Imagine you have a transaction table containing hundreds of thousands of rows per month. There is a group of Data Scientists from outside the company who are assigned to do advanced analysis on the transaction history. For convenience, they ask you to extract a dataset consisting of subsets of the fields available in the table for a couple of months of transactions. Instead of generating a single CSV file, they ask you to provide them with multiple CSV files broken down by month.
Let’s see how to do this thanks to the Export-SqlBulkCsvByPeriod function:

Open the PowerShell 7 prompt, enter the cd C:\Temp\sql-bulk-export-main command and press Enter to change your working directory to the module’s one.
Enter the Import-Module -Name ".\SqlBulkExport.psd1" command to import the SqlBulkExport module.
Enter the Export-SqlBulkCsvByPeriod -ServerName "<your-server-name>" -DatabaseName "<your-database-name>" -User "<username>" -Password "<password>" -TableViewName "<your-table-name>" -DateColumnName "<your-date-column-name>" -StartPeriod "2022-01" -EndPeriod "2022-03" -BatchSize 30000 -OutputFileFullPath "C:\Temp\output_{}.csv" command to export the content of a database table (or view) into multiple monthly CSV files in batches of 100K rows, starting from January 2022 to March 2022. Here the output:

Figure 19 — Console output of the command that extracts multiple monthly CSV file (image by the author)

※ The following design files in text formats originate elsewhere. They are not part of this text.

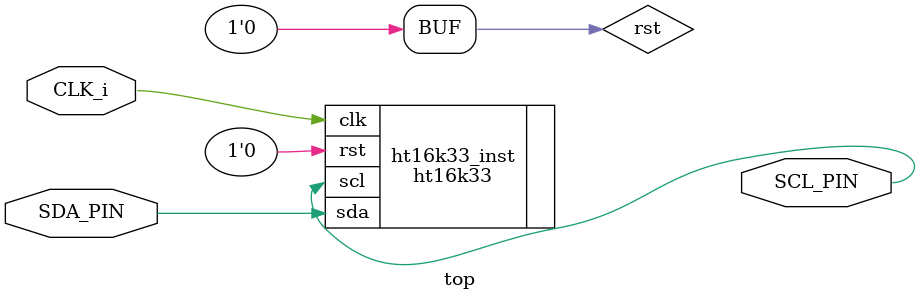
<source format=v>
module top(
    input wire CLK_i,
	output wire SCL_PIN,
	inout wire SDA_PIN
   
    );

wire rst = 1'b0;

ht16k33 ht16k33_inst (
    .clk(CLK_i),
    .rst(rst),
    .scl(SCL_PIN),
    .sda(SDA_PIN)
);
endmodule
</source>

Amazing! You just extracted about 1.5mln rows broken down into three monthly CSV files in just 1 minute and 19 seconds!

The need that prompted me to write this article is to extract a large amount of data (3–4+ GB) into one or more files in CSV format compliant with the RFC 4180 standard.

You have seen how the tools provided by Microsoft (whether they are IDEs, such as SSMS and ADS; whether they are command-line tools, such as BCP) are unable to meet the above need. The only tool that seemed a bit more suitable is ADS, but it cannot extract large amounts of data without crashing. Without mincing words, it is quite embarrassing that to date Microsoft has not yet made a tool available to users that would meet the requirements set forth above.

Not having found software on the Internet that met the above needs, I wrote the SqlBulkExport PowerShell module that solves the problem and made it available opensource on GitHub under an MIT license. I emphasize that I am not a PowerShell developer, so any input from you that would improve the solution is really welcome!